Un être de silence pour la prière ?

Devenir moine, au témoignage des intéressés et à l’évidence, c’est estimer que la prière est l’activité supérieure de l’homme, à laquelle tout doit être ordonné, autour de quoi tout doit tourner. Prière personnelle, prière liturgique, alternativement et respectivement identiques. Car la vraie prière, la prière pure, le lieu mystérieux où elle est, au fin fond de tout, l’appel, la substance et la fin de ce qu’elle cherche, c’est, dans le silence absolu de tout, la divine présence, cela que l’on ne chercherait pas si on ne l’avait déjà trouvé dans la préférence absolue de la prière. La prière, c’est le désir, l’espérance et l’expérience de la présence de Dieu, la découverte de Dieu en soi et dans les autres. Il n’y a pas de religion sans prière ; il n’y a de haute spiritualité que de la prière. Prier, c’est faire ainsi, en soi, d’une certaine manière, toute la place à l’Autre. Là comme en tout ce qui touche l’approche de l’Autre et la reconnaissance de la beauté de ce qu’il est en soi, tout est dans la manière. Et il est des manières qui touchent, et d’autres qui, quelle que soit la fin de l’envoi, ne touchent pas. La prière, c’est la réalisation de l’Amour absolu, impossible en effet et corporellement et affectivement – Eros, devant cet impossible, appelle Thanatos – possible seulement spirituellement.
Cet engagement à ne vouloir que la prière, c’est-à-dire l’union à Dieu, a pour conséquence, puisque Dieu est tout en tous, l’ouverture aux autres, la communion avec l’humanité et la création tout entière, pas seulement présente et proche mais universelle et totale, passée et à venir. En cela, la prière est le parvis de la Paix, qui anime le cœur de toutes les religions et constelle les références de toutes les spiritualités.

Une vie d’ascèse ?

__Données__.

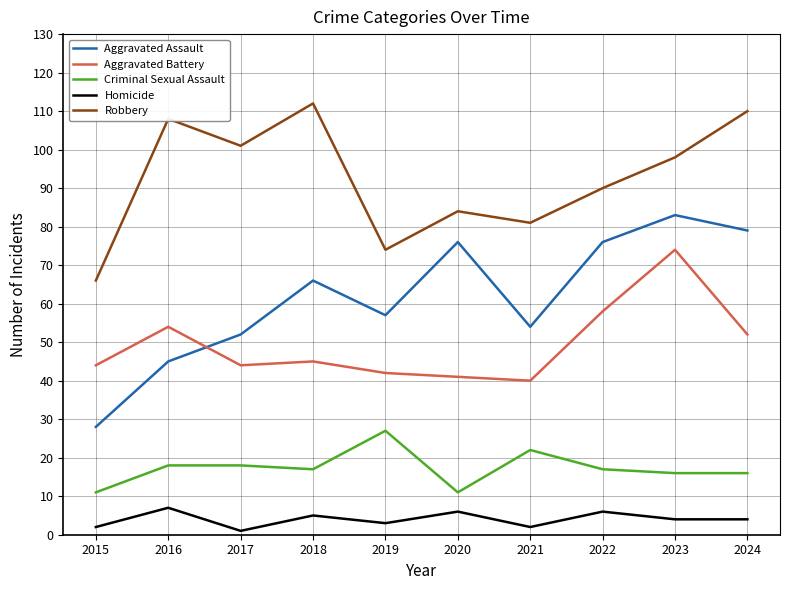

What is the difference between the maximum and minimum values in the Homicide series?

6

__Travail à faire__.
A - Dans le texte sur la prière, condensez en deux phrases le paragraphe qui commence par « Cet engagement à ne vouloir que la prière », sans perdre ses idées principales.
B - Recopiez s'il vous plaît, sans rien modifier, le passage du texte sur la prière qui s'ouvre sur les mots « Cet engagement à » et se termine par « toutes les spiritualités. ».

__Résultats obtenus__.
A - Vouloir seulement la prière, c'est-à-dire l'union à Dieu, ouvre aux autres, puisque Dieu est tout en tous : elle conduit à la communion avec l'humanité et la création entière, présente et proche mais aussi universelle, passée et à venir. La prière est ainsi le parvis de la Paix, qui anime le cœur de toutes les religions et marque toutes les spiritualités.

B -
Cet engagement à ne vouloir que la prière, c’est-à-dire l’union à Dieu, a pour conséquence, puisque Dieu est tout en tous, l’ouverture aux autres, la communion avec l’humanité et la création tout entière, pas seulement présente et proche mais universelle et totale, passée et à venir. En cela, la prière est le parvis de la Paix, qui anime le cœur de toutes les religions et constelle les références de toutes les spiritualités.